I know that since leaving Bridgestone and starting Rivendell in 1994 he tried a bunch of ideas while staying true to some basic preferences:
- lugged steel frames
- threaded forks
- high and unusually shaped handlebars
- low bottom brackets
- as few sprockets as he can get away with
- flat pedals
- rim brakes
- plenty of tyre clearance
Anyway, his Leo Roadini intrigues me, first of all because at $900 it’s a lot cheaper than Rivendell’s earlier Rambouillet or Roadeo frames. That’s because it’s built in Taiwan with fewer lugs and cheaper tubes. Still, it looks high quality in pictures.
Here’s a description in PDF format, starting with a rabble-rousing assessment of the present-day road bike:
“When the ‘80s mtn bike & its lite variants took over comfortable & practical riding, the road bike retreated to extremism and hasn’t recovered. Today’s typical road bike is suitable only for head-down/follow-the-butt riding on dry and smooth roads. Years of tech-chasing and weight wars have sucked the sense out of it.”

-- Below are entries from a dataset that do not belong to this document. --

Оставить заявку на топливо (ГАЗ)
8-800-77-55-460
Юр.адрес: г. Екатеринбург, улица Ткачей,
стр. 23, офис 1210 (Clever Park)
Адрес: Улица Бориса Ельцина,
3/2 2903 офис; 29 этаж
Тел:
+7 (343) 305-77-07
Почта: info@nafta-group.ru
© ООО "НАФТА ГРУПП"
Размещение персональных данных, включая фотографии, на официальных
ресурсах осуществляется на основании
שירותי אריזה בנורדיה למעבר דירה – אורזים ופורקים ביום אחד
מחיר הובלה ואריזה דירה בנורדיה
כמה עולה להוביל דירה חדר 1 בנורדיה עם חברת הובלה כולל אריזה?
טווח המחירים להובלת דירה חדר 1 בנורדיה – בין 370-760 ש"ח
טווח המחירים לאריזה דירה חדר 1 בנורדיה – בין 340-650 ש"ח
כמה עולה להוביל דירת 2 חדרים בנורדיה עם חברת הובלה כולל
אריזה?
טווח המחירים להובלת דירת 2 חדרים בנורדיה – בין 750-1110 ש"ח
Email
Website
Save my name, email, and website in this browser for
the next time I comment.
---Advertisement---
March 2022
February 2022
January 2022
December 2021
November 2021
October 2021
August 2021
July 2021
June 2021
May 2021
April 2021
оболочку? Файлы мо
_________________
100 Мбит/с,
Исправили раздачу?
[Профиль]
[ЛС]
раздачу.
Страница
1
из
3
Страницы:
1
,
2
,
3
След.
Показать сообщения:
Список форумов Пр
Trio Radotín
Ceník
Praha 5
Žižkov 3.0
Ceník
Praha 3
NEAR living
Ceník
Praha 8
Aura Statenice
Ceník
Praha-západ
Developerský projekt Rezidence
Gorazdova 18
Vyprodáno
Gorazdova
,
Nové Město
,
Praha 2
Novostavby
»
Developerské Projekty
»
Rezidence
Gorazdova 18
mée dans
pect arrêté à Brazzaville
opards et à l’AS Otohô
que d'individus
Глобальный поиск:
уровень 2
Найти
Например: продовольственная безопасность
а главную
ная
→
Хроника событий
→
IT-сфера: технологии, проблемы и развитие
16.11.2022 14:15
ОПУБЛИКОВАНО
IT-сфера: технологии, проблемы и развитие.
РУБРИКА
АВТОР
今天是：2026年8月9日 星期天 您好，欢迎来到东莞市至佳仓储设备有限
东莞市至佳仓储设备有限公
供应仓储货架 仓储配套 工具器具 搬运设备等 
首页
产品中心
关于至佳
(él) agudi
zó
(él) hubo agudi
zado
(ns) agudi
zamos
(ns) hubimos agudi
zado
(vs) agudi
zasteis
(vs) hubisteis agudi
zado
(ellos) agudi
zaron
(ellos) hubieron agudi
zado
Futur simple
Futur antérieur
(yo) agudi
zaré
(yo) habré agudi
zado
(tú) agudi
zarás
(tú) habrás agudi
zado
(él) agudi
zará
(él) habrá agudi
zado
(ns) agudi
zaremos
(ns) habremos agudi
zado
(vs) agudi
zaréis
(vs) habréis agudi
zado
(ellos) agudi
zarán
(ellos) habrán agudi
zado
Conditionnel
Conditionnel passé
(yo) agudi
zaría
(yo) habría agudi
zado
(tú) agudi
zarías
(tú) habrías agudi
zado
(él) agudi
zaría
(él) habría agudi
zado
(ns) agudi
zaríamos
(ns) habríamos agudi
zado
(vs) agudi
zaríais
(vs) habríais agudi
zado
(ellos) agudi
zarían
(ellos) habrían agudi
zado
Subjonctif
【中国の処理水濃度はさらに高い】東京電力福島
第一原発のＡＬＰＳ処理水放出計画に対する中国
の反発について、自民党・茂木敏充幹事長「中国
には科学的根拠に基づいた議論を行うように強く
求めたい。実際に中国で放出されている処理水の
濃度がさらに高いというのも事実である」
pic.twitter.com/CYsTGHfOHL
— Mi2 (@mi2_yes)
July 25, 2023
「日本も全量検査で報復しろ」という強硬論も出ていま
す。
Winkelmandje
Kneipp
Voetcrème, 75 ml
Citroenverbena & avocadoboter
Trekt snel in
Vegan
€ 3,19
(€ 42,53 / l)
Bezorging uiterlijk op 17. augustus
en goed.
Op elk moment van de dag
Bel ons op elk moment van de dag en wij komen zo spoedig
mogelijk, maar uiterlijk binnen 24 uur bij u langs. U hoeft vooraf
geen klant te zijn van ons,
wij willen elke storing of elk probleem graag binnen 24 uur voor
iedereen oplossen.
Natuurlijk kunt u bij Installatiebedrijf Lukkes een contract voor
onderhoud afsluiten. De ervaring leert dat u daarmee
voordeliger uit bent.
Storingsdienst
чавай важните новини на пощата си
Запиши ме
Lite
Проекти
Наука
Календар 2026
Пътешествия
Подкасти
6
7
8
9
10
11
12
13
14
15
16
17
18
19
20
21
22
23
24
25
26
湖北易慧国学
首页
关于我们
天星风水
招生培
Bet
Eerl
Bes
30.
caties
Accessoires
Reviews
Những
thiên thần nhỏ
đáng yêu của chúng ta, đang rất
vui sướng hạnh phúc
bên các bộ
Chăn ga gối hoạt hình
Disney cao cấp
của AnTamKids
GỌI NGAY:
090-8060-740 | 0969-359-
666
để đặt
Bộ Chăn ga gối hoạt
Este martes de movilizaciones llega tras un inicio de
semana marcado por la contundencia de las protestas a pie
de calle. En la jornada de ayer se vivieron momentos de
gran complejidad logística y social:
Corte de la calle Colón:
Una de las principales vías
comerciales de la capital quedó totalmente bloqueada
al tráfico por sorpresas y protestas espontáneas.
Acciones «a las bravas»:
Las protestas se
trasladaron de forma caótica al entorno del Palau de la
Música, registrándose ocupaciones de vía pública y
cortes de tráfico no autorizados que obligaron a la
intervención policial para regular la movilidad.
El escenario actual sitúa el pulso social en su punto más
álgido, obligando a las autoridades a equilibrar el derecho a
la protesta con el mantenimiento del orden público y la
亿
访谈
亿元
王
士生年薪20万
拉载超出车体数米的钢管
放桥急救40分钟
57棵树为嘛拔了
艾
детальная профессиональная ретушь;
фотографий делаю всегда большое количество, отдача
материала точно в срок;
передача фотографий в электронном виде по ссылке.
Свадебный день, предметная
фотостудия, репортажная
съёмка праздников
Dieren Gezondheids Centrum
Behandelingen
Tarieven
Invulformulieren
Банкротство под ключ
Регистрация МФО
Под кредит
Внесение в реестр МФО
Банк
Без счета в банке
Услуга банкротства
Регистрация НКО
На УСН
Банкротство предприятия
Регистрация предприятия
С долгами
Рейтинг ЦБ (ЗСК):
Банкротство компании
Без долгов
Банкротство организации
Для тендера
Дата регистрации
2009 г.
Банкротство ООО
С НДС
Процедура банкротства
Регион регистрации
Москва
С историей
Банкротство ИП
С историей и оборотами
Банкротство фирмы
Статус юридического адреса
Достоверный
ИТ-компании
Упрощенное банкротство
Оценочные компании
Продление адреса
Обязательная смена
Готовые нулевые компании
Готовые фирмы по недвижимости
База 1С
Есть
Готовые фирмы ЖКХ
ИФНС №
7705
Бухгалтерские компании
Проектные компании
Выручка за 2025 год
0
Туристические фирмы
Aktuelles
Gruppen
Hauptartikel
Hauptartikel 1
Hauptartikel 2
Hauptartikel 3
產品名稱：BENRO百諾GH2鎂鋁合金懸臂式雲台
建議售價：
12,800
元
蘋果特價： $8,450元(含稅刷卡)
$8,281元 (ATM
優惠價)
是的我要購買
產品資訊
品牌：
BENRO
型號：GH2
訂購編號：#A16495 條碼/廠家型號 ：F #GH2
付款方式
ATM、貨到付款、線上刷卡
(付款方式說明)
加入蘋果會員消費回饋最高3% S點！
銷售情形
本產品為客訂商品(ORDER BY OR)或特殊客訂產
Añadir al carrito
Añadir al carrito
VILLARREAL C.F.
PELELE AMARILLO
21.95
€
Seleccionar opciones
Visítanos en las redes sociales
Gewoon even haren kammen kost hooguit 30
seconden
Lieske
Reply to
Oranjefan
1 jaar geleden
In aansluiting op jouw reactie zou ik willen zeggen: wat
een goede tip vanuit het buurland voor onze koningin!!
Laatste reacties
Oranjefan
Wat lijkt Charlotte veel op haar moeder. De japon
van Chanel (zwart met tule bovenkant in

Comparing the geometry of the 54 cm Roadini with my 54 cm Spa Audax:
- the 75 mm bottom bracket drop is fully 12.5 mm more than the Spa
- despite this, the head tube is much longer at 190.5 mm versus 135 mm. The head tube is for 1-inch forks rather than 1-1/8". The supplied fork is threaded rather than threadless
- same seat tube angle of 72.5 degrees
- same head tube angle of 72 degrees, but the Rivendell has 5 mm more fork rake for a somewhat lower trail
- 450 mm chainstays, considerably longer than the Spa’s already generous 425 mm
- 26.8 mm seatpost versus Spa’s 27.2 mm. Presumably the Spa uses thinner-walled tubes
- an unusual seat cluster lug with ball and socket joints for the seatstays versus TIG welding (the Roadini is welded elsewhere)
- and many other small differences.
What think ye of Petersen’s design? How would you buy it in Europe anyway?